A FAZER ->
**A)** No texto sobre linguagem jurídica, quais peças processuais aparecem como exemplo no segundo capítulo?
**B)** Por favor, transcreva o texto sobre linguagem jurídica desde "O segundo capítulo" até "qualquer atividade profissional.", substituindo "redator" por "escritor".

TEXTO FORNECIDO ->
▬▬▬▬▬▬

Por meio de uma abordagem pragmática, trata-se de uma obra de extrema relevância, pois os leitores dispõem de reflexões de especialistas nas áreas de direito e ciências da linguagem, numa obra de cunho interdisciplinar e inovador, evidentemente necessário ao contexto de ensino e aprendizagem do direito.
A primeira parte traz no seu bojo a capacidade de falar e os autores procuram evidenciar como a palavra possui poder, pois uma vez empregada, revelará não apenas o conteúdo do que foi exposto, mas também o caráter daquele que a utiliza. Desta maneira, transladando isso para o direito, uma ciência humana e objetiva, organizadora da conveniência social e da prática política, procurou demonstrar a necessidade do profissional dessa área em «compreender + reformular ou reexprimir sob forma nova» (p. 13), processo desenvolvido pelos próprios autores, a busca do sentido textual, uma vez que as palavras podem transmitir não apenas um sentido, mas sentidos variados.
Como exemplo, desenvolve-se essa ideia principal do capítulo na compreensão das palavras «propriedade», «princípio da insignificância», entre outros termos, onde é apresentado casos jurídicos e significados diversos dentro do discurso judicial. O foco que se busca exprimir é, portanto, que se alcance a interpretação textual dentro das vastas possibilidades de sentidos que se pode ter, verificando o propósito de quem gerou o texto e se está em conformidade com as demais fontes do direito.
O segundo capítulo mostra e instrui, através de exemplos ilustrativos, a macroestrutura básica das peças processuais, realizadas através de habilidades relativas à linguagem. São descritos os requisitos essenciais, por exemplo, da petição inicial, contestação, parecer técnico-jurídico, entre outras peças que se encontram no contexto jurídico.
O texto deixa claro, por óbvio, que os exemplos que o leitor apreciará não são a única opção adequada para produzir a peça jurídica, visto que o redator sempre terá certa liberdade de estilo, que precisa ser respeitada. Contudo, como contrapartida, ressalta que será útil o rol de exemplos ofertados, dada a insegurança que cerca o início de qualquer atividade profissional.
Ademais, conforme os autores, cabe ao professor que inicia o estudante de Direito na produção de peças processuais auxiliá-lo, progressivamente, a acumular todo o repertório linguístico e jurídico necessário à: a) organização das ideias; b) seleção e combinação de informações; c) redação de textos jurídicos; d) produção convincente dos argumentos; e) identificação das características estruturais de cada peça; f) redação em conformidade com a norma culta da língua, etc. Destarte, se faz observar, à luz daquilo que se vê em muitas universidades, a extrema relevância do capítulo para os operadores jurídicos, posto a riqueza de detalhes e informações que muitas vezes não são encontradas no meio acadêmico, seja pelo descaso com a linguagem jurídica ou a falta de profissionais qualificados no campo das palavras.

▬▬▬▬▬▬

LISTAGEM EXTRAÍDA ->
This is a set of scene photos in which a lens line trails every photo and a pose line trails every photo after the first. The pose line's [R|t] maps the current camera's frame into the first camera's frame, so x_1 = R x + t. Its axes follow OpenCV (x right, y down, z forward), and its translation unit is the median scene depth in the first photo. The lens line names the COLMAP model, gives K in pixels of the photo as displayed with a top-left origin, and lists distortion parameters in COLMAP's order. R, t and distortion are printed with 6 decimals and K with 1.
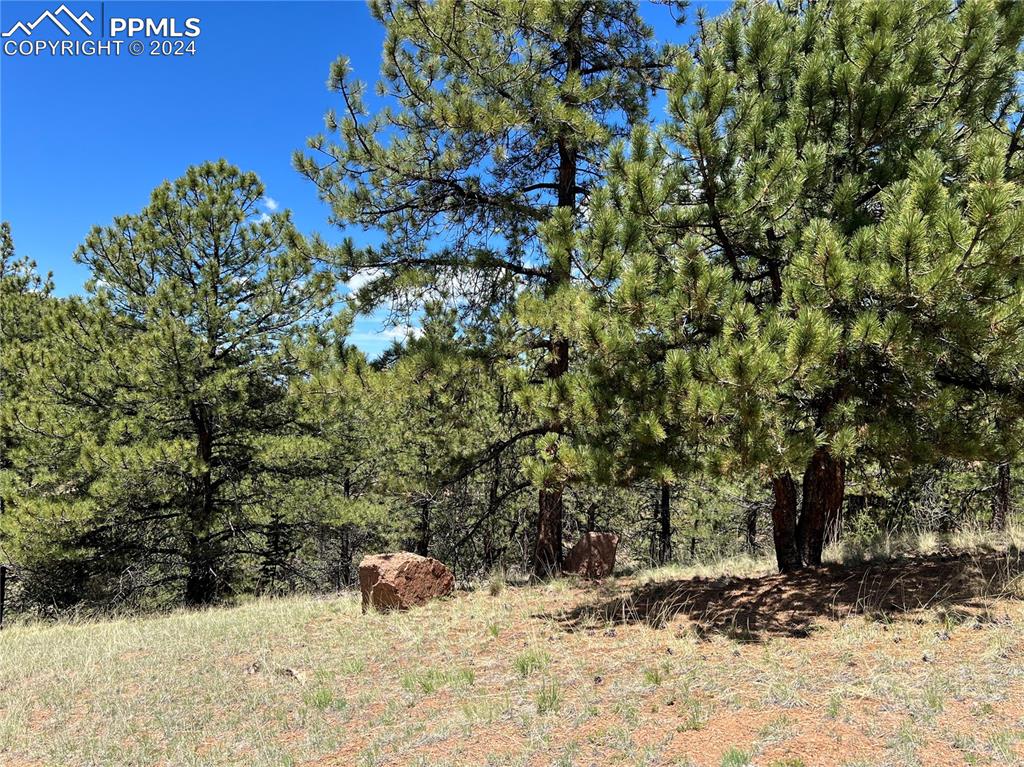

▬▬▬▬▬▬

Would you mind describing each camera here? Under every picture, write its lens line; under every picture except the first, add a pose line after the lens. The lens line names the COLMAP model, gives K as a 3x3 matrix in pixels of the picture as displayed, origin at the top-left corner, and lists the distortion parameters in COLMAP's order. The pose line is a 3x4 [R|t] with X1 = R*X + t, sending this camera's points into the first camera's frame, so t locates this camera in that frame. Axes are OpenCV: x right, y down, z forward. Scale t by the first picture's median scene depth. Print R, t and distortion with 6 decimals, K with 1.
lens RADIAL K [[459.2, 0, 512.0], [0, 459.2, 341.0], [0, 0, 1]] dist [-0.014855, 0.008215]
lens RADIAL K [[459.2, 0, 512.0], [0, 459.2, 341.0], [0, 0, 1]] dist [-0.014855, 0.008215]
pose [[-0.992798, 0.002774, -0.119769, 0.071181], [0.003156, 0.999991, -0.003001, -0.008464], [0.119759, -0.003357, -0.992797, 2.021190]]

▬▬▬▬▬▬

EXERCÍCIOS RESOLVIDOS ->
**A)** A petição inicial, a contestação e o parecer técnico-jurídico.

**B)**
O segundo capítulo mostra e instrui, através de exemplos ilustrativos, a macroestrutura básica das peças processuais, realizadas através de habilidades relativas à linguagem. São descritos os requisitos essenciais, por exemplo, da petição inicial, contestação, parecer técnico-jurídico, entre outras peças que se encontram no contexto jurídico.
O texto deixa claro, por óbvio, que os exemplos que o leitor apreciará não são a única opção adequada para produzir a peça jurídica, visto que o escritor sempre terá certa liberdade de estilo, que precisa ser respeitada. Contudo, como contrapartida, ressalta que será útil o rol de exemplos ofertados, dada a insegurança que cerca o início de qualquer atividade profissional.